Fast default package run:

pytest plugins/reference-openai-compatible-provider/tests -q

This package defaults to -m 'not integration'.

Local Ollama integration:

pytest plugins/reference-openai-compatible-provider/tests -m 'integration and ollama and not api and not slow_integration' -q

Hosted Fireworks integration:

pytest plugins/reference-openai-compatible-provider/tests -m 'integration and api and not slow_integration and fireworks' -q

Hosted Z.ai integration:

pytest plugins/reference-openai-compatible-provider/tests -m 'integration and api and not slow_integration and zai' -q

Environment overrides used by the Ollama integration tests:

OLLAMA_OPENAI_BASE_URL (default http://localhost:11434/v1)
OLLAMA_OPENAI_MODEL (default qwen3:0.6b)

The reference-provider test suite bootstraps the repo root .env during local use and does not overwrite already-exported environment variables.
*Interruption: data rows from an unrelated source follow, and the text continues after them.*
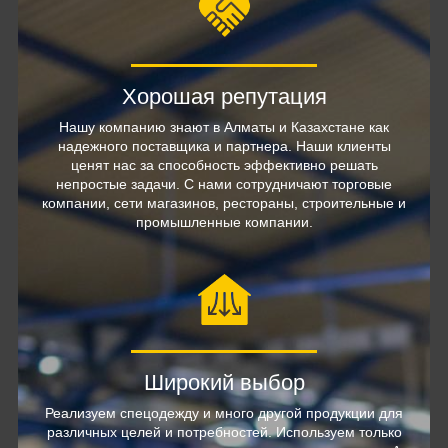
Хорошая репутация
Нашу компанию знают в Алматы и Казахстане как
надежного поставщика и партнера. Наши клиенты
ценят нас за способность эффективно решать
непростые задачи. С нами сотрудничают торговые
компании, сети магазинов, рестораны, строительные и
промышленные компании.
Широкий выбор
Реализуем спецодежду и много другой продукции для
различных целей и потребностей. Используем только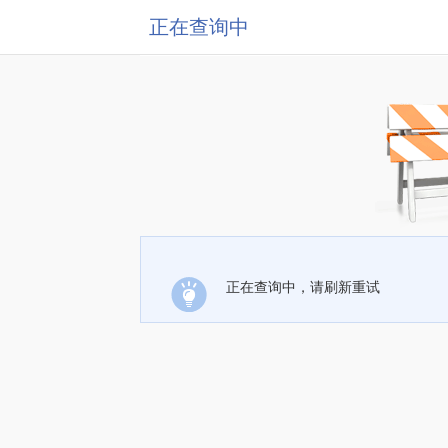
正在查询中
正在查询中，请刷新重试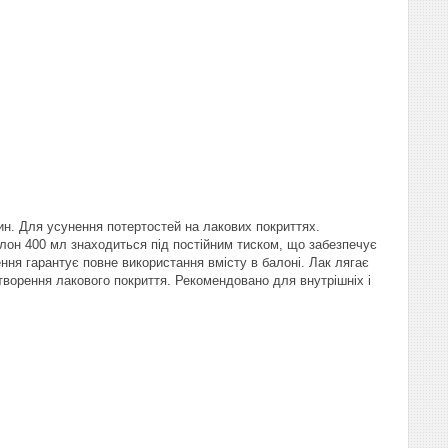
вин. Для усунення потертостей на лакових покриттях.
алон 400 мл знаходиться під постійним тиском, що забезпечує
ння гарантує повне використання вмісту в балоні. Лак лягає
творення лакового покриття. Рекомендовано для внутрішніх і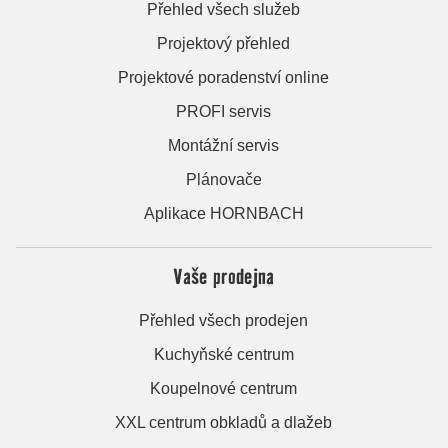
Přehled všech služeb
Projektový přehled
Projektové poradenství online
PROFI servis
Montážní servis
Plánovače
Aplikace HORNBACH
Vaše prodejna
Přehled všech prodejen
Kuchyňské centrum
Koupelnové centrum
XXL centrum obkladů a dlažeb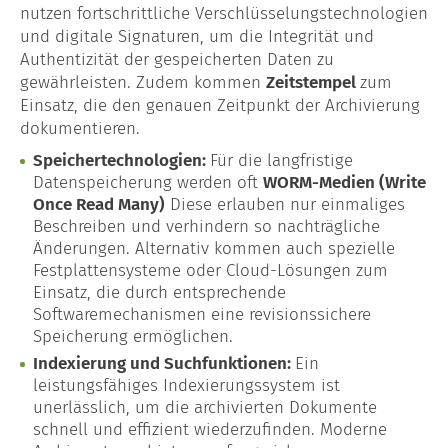
nutzen fortschrittliche Verschlüsselungstechnologien
und digitale Signaturen, um die Integrität und
Authentizität der gespeicherten Daten zu
gewährleisten. Zudem kommen
Zeitstempel
zum
Einsatz, die den genauen Zeitpunkt der Archivierung
dokumentieren.
Speichertechnologien:
Für die langfristige
Datenspeicherung werden oft
WORM-Medien (Write
Once Read Many)
Diese erlauben nur einmaliges
Beschreiben und verhindern so nachträgliche
Änderungen. Alternativ kommen auch spezielle
Festplattensysteme oder Cloud-Lösungen zum
Einsatz, die durch entsprechende
Softwaremechanismen eine revisionssichere
Speicherung ermöglichen.
Indexierung und Suchfunktionen:
Ein
leistungsfähiges Indexierungssystem ist
unerlässlich, um die archivierten Dokumente
schnell und effizient wiederzufinden. Moderne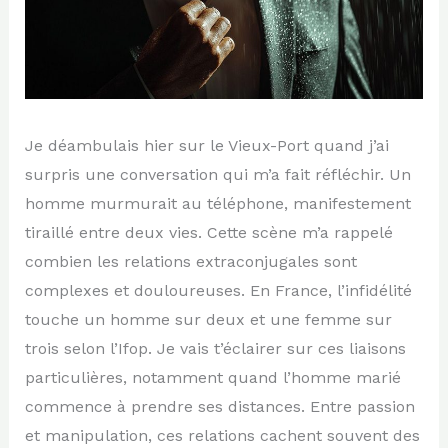
Je déambulais hier sur le Vieux-Port quand j’ai
surpris une conversation qui m’a fait réfléchir. Un
homme murmurait au téléphone, manifestement
tiraillé entre deux vies. Cette scène m’a rappelé
combien les relations extraconjugales sont
complexes et douloureuses. En France, l’infidélité
touche un homme sur deux et une femme sur
trois selon l’Ifop. Je vais t’éclairer sur ces liaisons
particulières, notamment quand l’homme marié
commence à prendre ses distances. Entre passion
et manipulation, ces relations cachent souvent des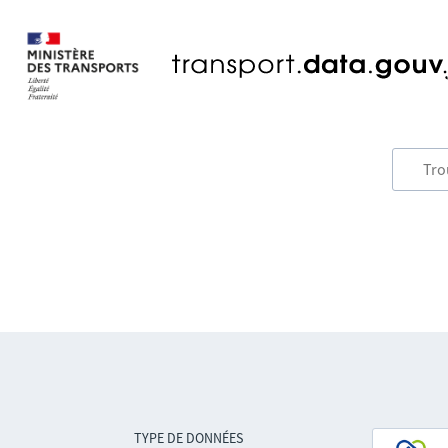
TYPE DE DONNÉES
Hosted API tests typically require FIREWORKS_API_KEY or ZAI_API_KEY.

Debugging streaming

Set debug_stream: true in provider config to log decoded streaming chunks. Avoid enabling this when sending secrets because responses may include sensitive data.

License

Licensed under the Apache License, Version 2.0 (the "License"); you may not use this file except in compliance with the License. You may obtain a copy of the License at

http://www.apache.org/licenses/LICENSE-2.0

Unless required by applicable law or agreed to in writing, software distributed under the License is distributed on an "AS IS" BASIS, WITHOUT WARRANTIES OR CONDITIONS OF ANY KIND, either express or implied. See the License for the specific language governing permissions and limitations under the License.